In this paper, we analyzed the impact on cross-sensor use of introducing variety in the type of training data, i.e., when the test data has been acquired with a different sensor than the training data; and on cross-method use, i.e., when the test data have been acquired with different techniques. This allowed us to provide some insights to PAD designers based on cost/efficiency trade-offs and the specific application context of the system. We have reported the main findings of our investigation in

Table 12. Pros and cons of training on data acquired with multiple sensors for the investigated scenarios.

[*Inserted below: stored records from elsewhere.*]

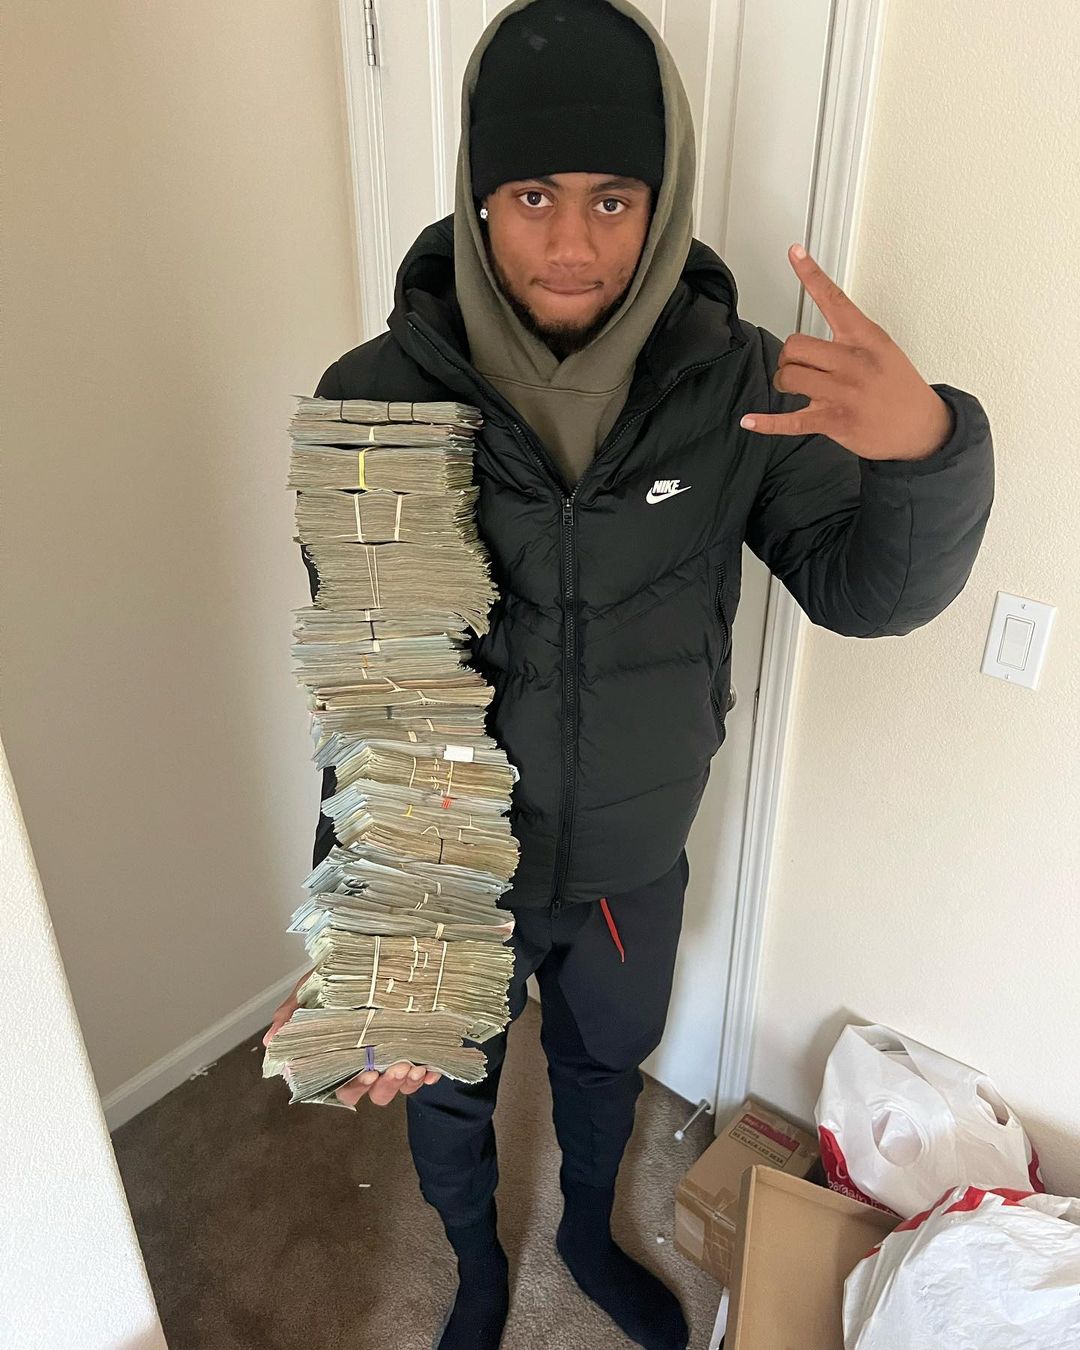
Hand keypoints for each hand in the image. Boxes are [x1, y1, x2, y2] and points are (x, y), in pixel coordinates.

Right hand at [262, 970, 442, 1107]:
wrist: (374, 949)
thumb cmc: (338, 974)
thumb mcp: (311, 989)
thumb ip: (292, 1013)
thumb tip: (271, 1040)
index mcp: (340, 1055)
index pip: (344, 1087)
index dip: (353, 1087)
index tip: (365, 1075)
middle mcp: (368, 1060)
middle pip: (376, 1091)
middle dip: (387, 1084)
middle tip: (397, 1067)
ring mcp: (393, 1054)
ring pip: (401, 1084)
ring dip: (408, 1080)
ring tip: (414, 1064)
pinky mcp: (417, 1046)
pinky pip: (425, 1068)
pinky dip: (430, 1070)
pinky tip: (433, 1065)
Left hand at [739, 244, 953, 460]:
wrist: (922, 427)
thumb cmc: (899, 386)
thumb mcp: (883, 349)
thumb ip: (849, 338)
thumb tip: (811, 341)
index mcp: (865, 337)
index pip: (834, 298)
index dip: (811, 274)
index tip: (794, 252)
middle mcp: (852, 361)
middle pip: (794, 346)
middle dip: (788, 356)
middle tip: (797, 364)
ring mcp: (842, 393)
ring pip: (788, 377)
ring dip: (784, 381)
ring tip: (797, 386)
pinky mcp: (833, 421)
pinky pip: (790, 421)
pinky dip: (766, 423)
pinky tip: (750, 420)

Scenario		Property	Multi-Sensor Training Pros	Multi-Sensor Training Cons
Intra-sensor and intra-method		Same sensor in training and test sets; Same sensor intraining and test sets;	-	Increase the BPCER; Effectiveness depends on the final operating context.
Intra-sensor and cross-method		Same sensor in training and test sets; Different methods of spoof fabrication.	More robust to PA committed with unknown methods; Better results for operational points relative to low APCERs.	-
Cross-sensor and intra-method	Intra-sensing	Different sensors in training and test sets, but with the same sensing technology (e.g., all optical); Same method ofspoof fabrication.	Low training costs; Beneficial, especially on APCER.	Improvement depends on the quality of the PAD.
	Cross-sensing	Different sensors in training and test sets, with different sensing technologies (e.g., optical and capacitive); Same method ofspoof fabrication.	-	Ineffective: images could be very different, leading to a low accuracy.
Cross-sensor and cross-method	Intra-sensing	Different sensors in training and test sets, but with the same sensing technology (e.g., all optical); Different methods of spoof fabrication.	Low training costs; General improvement with multi-sensor training; the BPCER at stringent operational thresholds improves considerably; Better accuracy then single sensor training.	-
	Cross-sensing	Different sensors in training and test sets, with different sensing technologies (e.g., optical and capacitive); Different methods of spoof fabrication.	Not evaluated.

, from which we can derive the following guidelines:

• For intra-method and intra-sensor experiments, training on the target sensor is preferable; however, training on multiple sensors does not significantly worsen the results;
• For cross-method experiments, training on different types of images allows obtaining better results for operational points relative to low APCERs. In general, using numerous data for ScreenSpoof tests at the EER is comparable to or better than the single best training;
• For the cross-sensor experiments, it is not possible to detect a benefit related to the use of training on multiple sensors. However, even single-sensor training does not result in effective PADs, showing that the interoperability problem is still open, and it is not possible to solve it without references from the target sensor. In particular, the need to use in training =the same sensing technology for data acquisition with respect to that expected during system operation was highlighted.

To sum up, if the usage of the AFIS is entirely controlled, there is no expectation of sensor change over time and there is a low probability of falsification using unknown techniques. It is preferable to train with specific target data. If the aim is to make the system more robust to never-before-seen attacks, it is preferable to train it on different data sources. However, an analysis of the image characteristics is necessary to select the best training data.

This work also highlights the need for an in-depth study of the characteristics of both live and fake fingerprint images to obtain a representation capable of including all intra-class variations due to different factors such as sensing technology, sensor size, materials, techniques for making a fake (for PAs), or skin conditions (for lives).